WORK ORDER:
Copy exactly the last part of the entries, starting from the line with "left hip: (424, 369)" and including the final line.

───── RECORDS SHOWN ─────

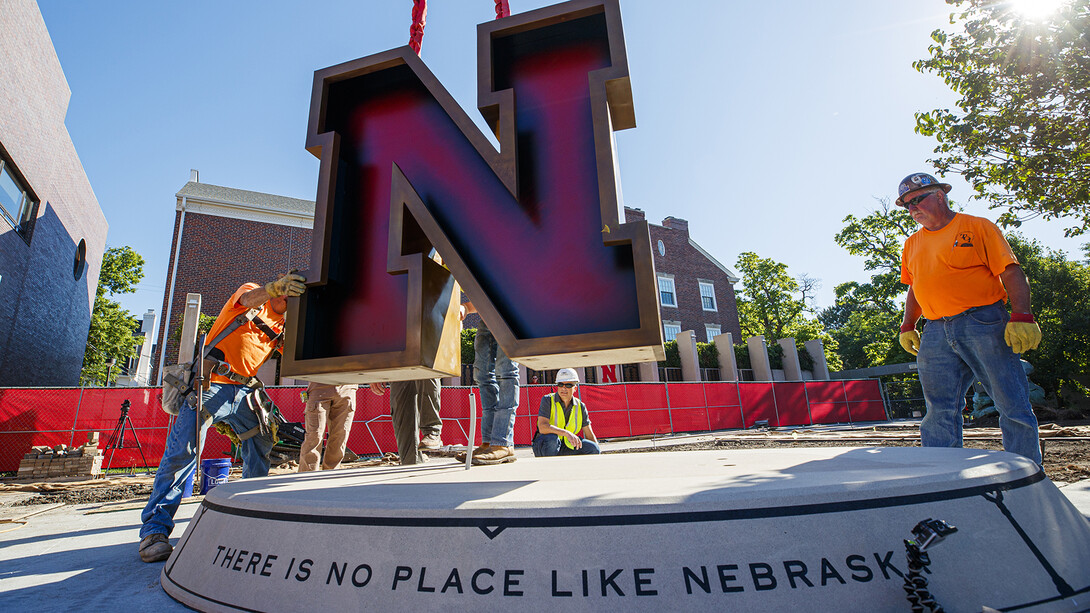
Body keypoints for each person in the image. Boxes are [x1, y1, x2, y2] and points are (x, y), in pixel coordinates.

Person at [138, 272, 305, 563]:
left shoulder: (283, 326)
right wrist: (272, 288)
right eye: (285, 288)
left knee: (261, 444)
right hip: (210, 384)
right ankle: (155, 531)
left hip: (244, 391)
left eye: (293, 293)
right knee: (183, 453)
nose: (286, 296)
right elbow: (248, 298)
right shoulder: (253, 294)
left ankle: (251, 512)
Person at [895, 172, 1042, 463]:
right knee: (939, 409)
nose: (912, 209)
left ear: (939, 195)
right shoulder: (912, 244)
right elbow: (915, 286)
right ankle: (942, 473)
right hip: (936, 330)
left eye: (917, 200)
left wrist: (1022, 315)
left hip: (983, 321)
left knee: (1011, 401)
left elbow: (1010, 270)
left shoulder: (977, 227)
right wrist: (908, 324)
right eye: (907, 205)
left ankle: (1027, 470)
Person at [459, 302, 519, 465]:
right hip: (487, 317)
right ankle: (488, 442)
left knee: (506, 372)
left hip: (509, 313)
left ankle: (503, 442)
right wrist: (466, 307)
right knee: (483, 375)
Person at [370, 378, 443, 465]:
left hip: (424, 369)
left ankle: (432, 431)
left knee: (427, 372)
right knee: (402, 412)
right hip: (399, 369)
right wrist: (375, 374)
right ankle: (410, 464)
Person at [532, 368, 600, 457]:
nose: (563, 388)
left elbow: (589, 435)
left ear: (575, 388)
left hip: (567, 446)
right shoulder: (548, 400)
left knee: (592, 448)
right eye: (560, 384)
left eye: (568, 385)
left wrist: (597, 451)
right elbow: (542, 427)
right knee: (552, 439)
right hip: (546, 445)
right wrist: (566, 433)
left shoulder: (580, 406)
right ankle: (548, 467)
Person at [297, 382, 358, 472]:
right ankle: (307, 474)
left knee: (340, 436)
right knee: (314, 435)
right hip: (319, 386)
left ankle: (330, 474)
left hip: (347, 388)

─────

ANSWER TO THIS PROBLEM:
left hip: (424, 369)
left ankle: (432, 431)
left knee: (427, 372)
right knee: (402, 412)
right hip: (399, 369)
right wrist: (375, 374)
right ankle: (410, 464)
Person at [532, 368, 600, 457]:
nose: (563, 388)
left elbow: (589, 435)
left ear: (575, 388)
left hip: (567, 446)
right shoulder: (548, 400)
left knee: (592, 448)
right eye: (560, 384)
left eye: (568, 385)
left wrist: (597, 451)
right elbow: (542, 427)
right knee: (552, 439)
right hip: (546, 445)
right wrist: (566, 433)
left shoulder: (580, 406)
right ankle: (548, 467)
Person at [297, 382, 358, 472]:
right ankle: (307, 474)
left knee: (340, 436)
right knee: (314, 435)
right hip: (319, 386)
left ankle: (330, 474)
left hip: (347, 388)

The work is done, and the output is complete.